Overspecialisation and precise job assignments begin to create numerous verticals for what earlier would have been termed as integrated tasks. This means disconnect from the overall vision and chain of processes. Multitasking abilities get threatened and become gradually extinct and so does creative involvement with multiple skills. It leads to mechanical engagement rather than multilateral pursuits. Predefined gets predominance over process-driven. Often, incidental opportunities get lost out. Sub-breaking of tasks and teams also means weakening of team spirit and reduced awareness of company’s charter and pride in the larger goals of the company. The sense of belonging even for the largest manpower unit remains myopically limited to the most immediate spheres of engagement (often to confidential reports and immediate bosses) rather than identifying as a proud employee of the company’s brand or concerns.
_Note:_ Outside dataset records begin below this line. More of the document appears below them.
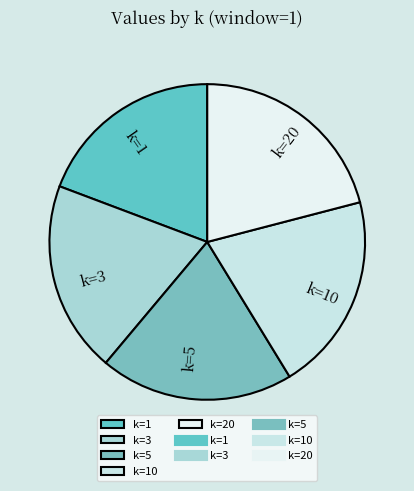

Is it true that k=3 is 28% of the pie?

False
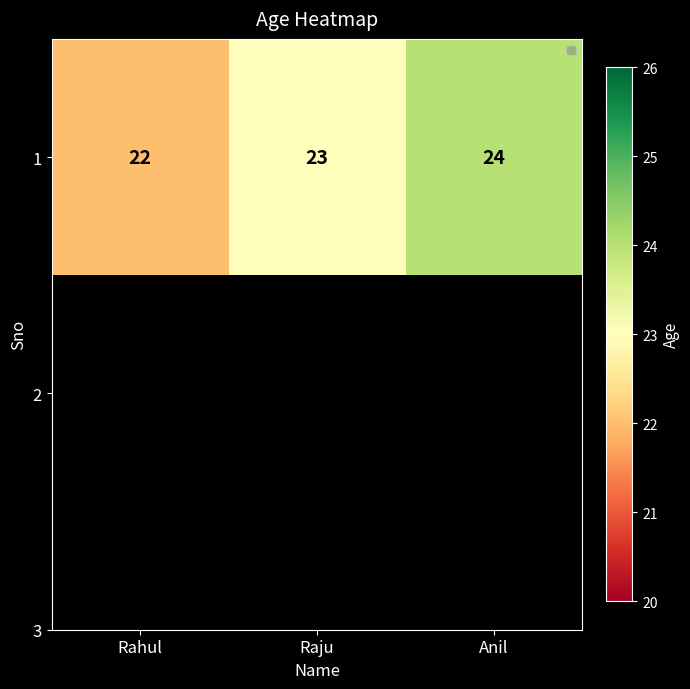

Which has a higher value, Rahul or Raju?

Raju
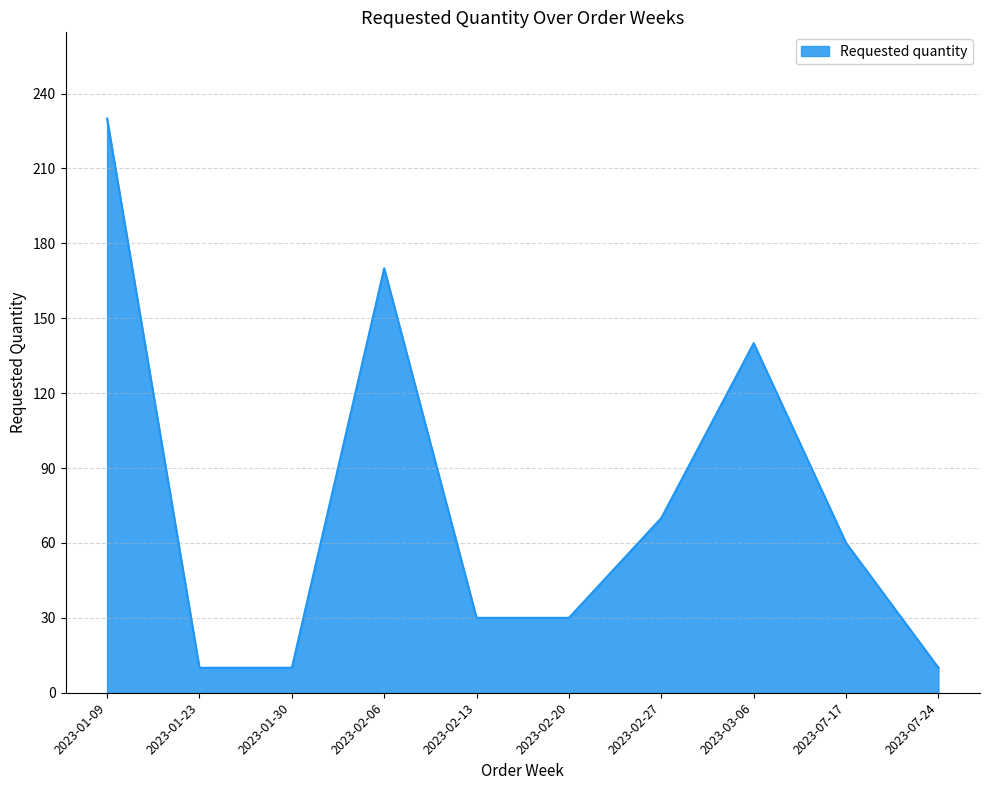

Where is the data nearest to the value 120?

2023-03-06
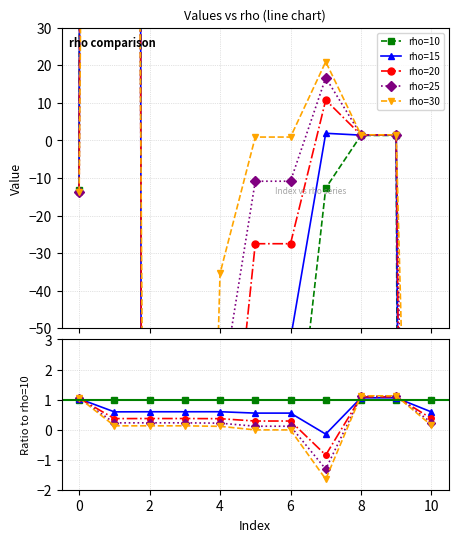

Which series has the widest spread of values?

rho=30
Was this the way things have always been in company parlance? No, there have been more humane models which were quality- rather than quantity-driven, ethics- rather than economy-driven. The company was known as a single group rather than CEOs as individuals. Even though sounding feudal, the clerk or the worker worked with utmost intensity and integrity to the master as a member of the larger team where everyone was visible to all and concerned with overall. Long-term association and loyalty was seen as a virtue and was upheld against all tempting offers. The definition of employment was total commitment and unsaid mutual bond. Unilateral acts to break were perceived unethical. In turn, master had unwritten reciprocations to uphold. The wedding of the clerk’s daughter or a worker’s ill-health was company’s own responsibility. There was humaneness, personal bond, team spirit, pride in place, charter of ethics and above all, full and self-induced total involvement. Have we bred viruses of ethical and human deterioration through the recent market and management evolved models?

The writer is an Ahmedabad-based architect.